▸ WORK REQUEST:
Carry on the piece about Texas lawmakers filing bills against local fracking bans, beginning after its final sentence.

EXCERPT PROVIDED below:

Poor gas drillers. All they want to do is drill miles underground to extract natural gas, inject a little dirty wastewater into the ground, smear chemical-laden drilling mud all over the landscape, destroy roads, emit a few lousy carcinogens, ruin the value of homes, and contaminate a little water. And what do those mean ol’ communities do to repay the energy companies? They pass restrictive ordinances and, in the case of Denton, ban them from drilling altogether.
Unfold your arms and turn that frown upside-down, driller types. State Sen. Konni Burton has filed a bill to block communities from banning fracking, because that would infringe on individual property rights –– never mind people’s rights to clean air, water, and land.
The Colleyville Republican filed a bill last week that says a county or municipality may not prohibit the drilling method for oil and gas wells.
“A city cannot infringe on personal property rights,” Burton told the Star-Telegram. “This is pretty black and white to me. … A governmental entity should not be able to tell you what you can or can’t do with your property.”
Burton isn’t the only Tea Party star whose kettle is boiling because of Denton’s frack attack. State Rep. Phil King, a Republican from Weatherford, filed a bill that would require any city seeking to regulate oil and gas activities to get a note prepared by the state budget board estimating the amount of tax money that school districts and other government entities would lose. The city would then have to make up the difference.

End of EXCERPT PROVIDED.
GIVEN DATA below:

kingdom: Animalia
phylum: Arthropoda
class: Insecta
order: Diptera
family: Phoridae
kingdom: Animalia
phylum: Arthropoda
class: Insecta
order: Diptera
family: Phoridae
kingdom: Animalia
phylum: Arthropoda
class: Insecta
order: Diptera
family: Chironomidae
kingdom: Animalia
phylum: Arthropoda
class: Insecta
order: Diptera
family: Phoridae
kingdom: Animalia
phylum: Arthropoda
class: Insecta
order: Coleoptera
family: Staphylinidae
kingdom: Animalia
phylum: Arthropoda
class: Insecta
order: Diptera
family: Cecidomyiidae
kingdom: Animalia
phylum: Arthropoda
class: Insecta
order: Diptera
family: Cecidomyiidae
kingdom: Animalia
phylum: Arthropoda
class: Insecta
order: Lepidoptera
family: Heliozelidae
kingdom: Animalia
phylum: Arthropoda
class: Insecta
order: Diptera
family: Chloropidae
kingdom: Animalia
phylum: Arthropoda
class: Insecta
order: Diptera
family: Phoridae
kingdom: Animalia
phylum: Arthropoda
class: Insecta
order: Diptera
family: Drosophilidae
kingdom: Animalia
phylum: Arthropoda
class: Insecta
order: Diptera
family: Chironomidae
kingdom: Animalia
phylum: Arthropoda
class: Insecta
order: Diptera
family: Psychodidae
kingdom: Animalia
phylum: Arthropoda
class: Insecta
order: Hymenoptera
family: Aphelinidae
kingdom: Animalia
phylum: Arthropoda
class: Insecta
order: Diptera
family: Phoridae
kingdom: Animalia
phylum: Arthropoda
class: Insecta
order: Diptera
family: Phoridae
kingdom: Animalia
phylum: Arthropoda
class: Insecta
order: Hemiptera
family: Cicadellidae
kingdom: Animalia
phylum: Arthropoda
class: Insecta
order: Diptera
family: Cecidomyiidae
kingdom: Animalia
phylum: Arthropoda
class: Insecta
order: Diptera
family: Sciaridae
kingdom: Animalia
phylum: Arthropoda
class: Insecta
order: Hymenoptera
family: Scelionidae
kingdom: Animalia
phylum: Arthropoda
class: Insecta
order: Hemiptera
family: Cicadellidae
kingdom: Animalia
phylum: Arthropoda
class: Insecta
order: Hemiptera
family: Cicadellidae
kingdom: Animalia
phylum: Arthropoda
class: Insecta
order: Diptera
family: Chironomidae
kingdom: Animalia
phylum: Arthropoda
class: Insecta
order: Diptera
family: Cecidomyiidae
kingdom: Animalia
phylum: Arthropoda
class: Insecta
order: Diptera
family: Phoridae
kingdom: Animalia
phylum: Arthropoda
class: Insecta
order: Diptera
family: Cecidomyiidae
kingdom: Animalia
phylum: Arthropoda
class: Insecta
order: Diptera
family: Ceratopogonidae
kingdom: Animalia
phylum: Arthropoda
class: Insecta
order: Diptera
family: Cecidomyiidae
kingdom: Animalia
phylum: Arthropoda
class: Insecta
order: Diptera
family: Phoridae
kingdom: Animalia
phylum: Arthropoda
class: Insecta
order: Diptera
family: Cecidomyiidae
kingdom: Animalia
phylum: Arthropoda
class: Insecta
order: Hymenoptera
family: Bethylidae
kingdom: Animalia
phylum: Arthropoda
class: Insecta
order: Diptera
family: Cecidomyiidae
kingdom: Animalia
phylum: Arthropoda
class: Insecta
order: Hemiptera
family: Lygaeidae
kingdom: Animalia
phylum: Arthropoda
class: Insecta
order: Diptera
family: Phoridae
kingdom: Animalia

End of GIVEN DATA.

▸ EXERCISE ANSWER:
That’s a little like being charged for the amount of money a hospital would lose if you prevent someone from being stabbed.
It’s a Real Fixer-Upper
Part of the fun of shopping at second-hand stores is finding gems hiding under layers of dust or too many coats of varnish. At Junker Val’s Antiques on Bluebonnet Circle on Monday, the search would have been through concrete bits and glass shards. A motorist who gunned her car to get it out of a pothole got it out all right — and put it right through the front window of the antique shop building. Shop owner Valerie Arnett was still inventorying losses but said more than 100 small items along with furniture and art had been destroyed.
For years, until parking fees drove her out, Arnett sold from a booth at the Cattle Barn Flea Market. That building might have been a tad rough and ready, but last time we looked no one had driven a car through it. The shop was closed, so no one got hurt. On the other hand, the driver, Arnett said, was planning to go to the dentist next door to her shop, so maybe the driver figured, all told, that it wasn’t a bad exchange.